The University Senate at the University of Maryland passed changes in the diversity general education requirements, with positive reactions from university students and faculty.
The measure passed during the March 1 meeting with 99 members voting in favor, eight opposed and eight abstaining. University President Darryll Pines signed the proposal the next day.
“We believe these changes will have a powerful impact on our campus community by inspiring meaningful, nuanced discussions about challenging subjects,” Pines said in a March 30 email announcing the changes.
The new changes were created by the Diversity Education Task Force, which was formed in 2018 after the murder of 1st Lt. Richard Collins III. its goal was to find ways to incorporate more themes of diversity and inclusion through the general education requirement and “other educational initiatives,” according to the senate proposal.
The task force recommended the university rename the Understanding Plural Societies category to Understanding Structures of Racism and Inequality. The category would include a required learning outcome based on systematic racism.They also recommended that the Cultural Competence category be renamed “Navigating Diverse Social Environments.” Teachers for those courses would be able to select at least one learning outcome — what a student knows at the end of the course, according to the institutional research, planning, and assessment office — from a larger set.
The task force recommended students be required to take one course in each diversity category –– theory and practice-oriented –– to fulfill the requirement, according to the senate proposal. Previously, students could take two theory classes to satisfy the requirement.
The task force additionally recommended classes count for both the theory and practice-oriented categories if they fit the requirement.
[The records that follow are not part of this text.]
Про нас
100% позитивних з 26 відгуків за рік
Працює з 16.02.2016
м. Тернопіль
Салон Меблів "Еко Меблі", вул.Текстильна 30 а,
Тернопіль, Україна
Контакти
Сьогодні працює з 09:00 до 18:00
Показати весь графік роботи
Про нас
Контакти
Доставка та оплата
Faculty members will still have some discretion on what and how to teach, said government and politics professor and member of the task force Janelle Wong.
“I think it’ll be an interesting way to kind of get people to think a little bit more deeply right when we talk about the theory,” Shane Bolles Walsh, a lecturer in the African American studies department, said of the changes.
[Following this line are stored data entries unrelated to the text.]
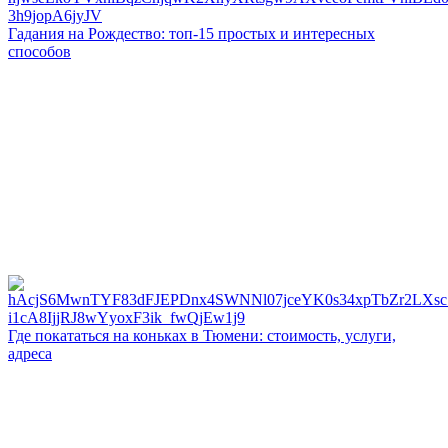
Гадания на Рождество: топ-15 простых и интересных
способов
Где покататься на коньках в Тюмени: стоимость, услуги,
адреса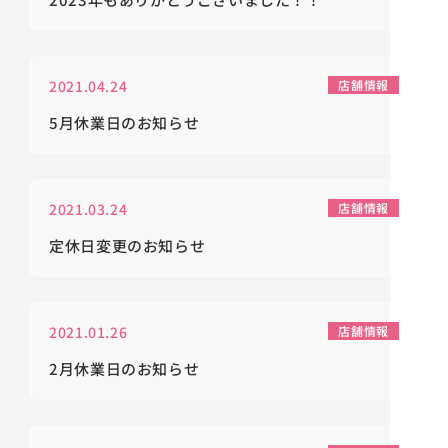
2021.04.24
店舗情報
5月休業日のお知らせ
2021.03.24
店舗情報
定休日変更のお知らせ
2021.01.26
店舗情報
2月休業日のお知らせ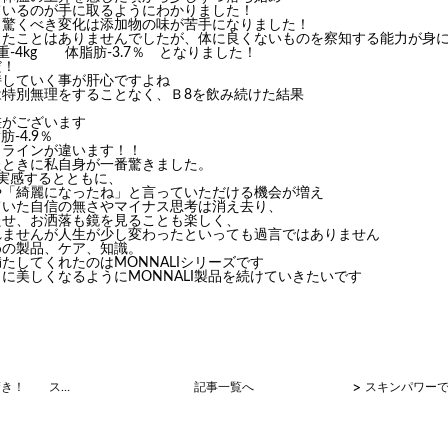
ているのが手に取るようにわかりました！
も驚くべき変化は添加物の味が苦手になりました！
したことはありませんでしたが、体に良くないものを察知する能力が身
重-4kg 体脂肪-3.7％ となりました！
だ！
持していく事が肝心ですよね
は特別無理をすることなく、Ｂ8を飲み続けた結果
差がございます
肪-4.9％
ィラインが違います！！
たときに私自身が一番驚きました。
実感するとともに、
や「綺麗になったね」と言っていただける機会が増え
ていた自信の無さやマイナス思考は消え去り、
たせ、お洒落も鏡を見ることも楽しく、
れませんが
人生が少し変わったといっても過言ではありません
めの製品、ケア、知識。
たしてくれたのはMONNALIシリーズです
に美しくなるようにMONNALI製品を続けていきたいです
>
病院の先生も驚き！ スキンパワー
記事一覧へ
スキンパワー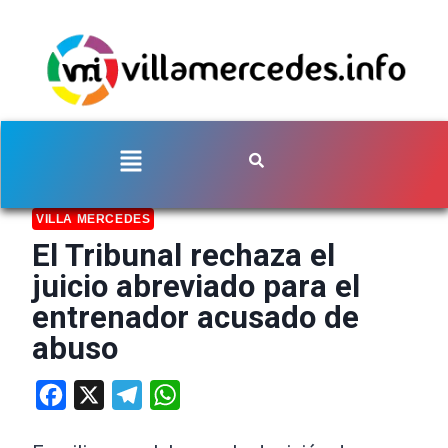
VILLA MERCEDES
El Tribunal rechaza el
juicio abreviado para el
entrenador acusado de
abuso
Facebook
X
Telegram
WhatsApp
Walsh said learning about racial diversity is one thing, but learning how someone’s lived experiences contributes to an understanding of racism beyond what “has already been the precedent” at this university.
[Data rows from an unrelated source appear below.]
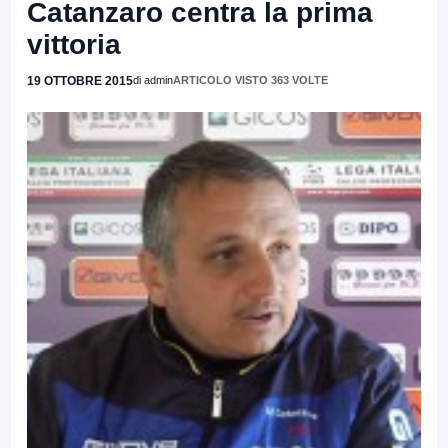
Catanzaro centra la prima
vittoria
19 OTTOBRE 2015
di admin
ARTICOLO VISTO 363 VOLTE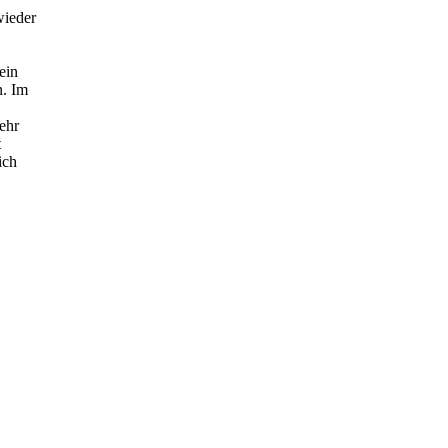
wieder
ein
n. Im
ehr
t
ich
One of the tenets of the changes was explicit attention to racism, though it’s not the only topic regarding diversity students can learn about, Wong said.
The task force’s recommendations were also influenced by the murder of George Floyd, according to Wong. These recommendations were the result of three years of research and meetings. Wong said there were many stakeholder meetings, which was the most important part.
“I think students really wanted to create a requirement where students would have the opportunity to delve more deeply into the institutional and social drivers of horrific incidents,” Wong said.
M Pease, a senior psychology major and a senator for the behavioral and social sciences college, emphasized the community-driven origin of these recommendations.
“Students are collaborators in discovering and shaping what their educational experience looks like,” Pease said.
Pease said they hope the changes will be a first step in contributing to a greater understanding of racism on this campus.
Students and faculty emphasized the importance of intersectional thinking, both in new coursework and moving forward as a whole.
“I think a change I’d hope would come out of it are opportunities for students to expand their worldview,” said senior psychology major Karoline Trovato. “My hope would be that this change in a gen ed modification can create sort of a ripple effect of students engaging in self reflective practices individually, but then being able to come together in an institution and do that as well.”.
Walsh said on top of these changes, there should be further improvements — like strengthening the “Terrapin Strong” program to mention a more specific history of racism at this university.
“It’s a good thing that could be very much improved upon but it’s a good step in the right direction,” said Walsh.
CORRECTION: A previous version of this story misstated M Pease’s senate representation. They are a senate representative for the behavioral and social sciences college. This story has been updated.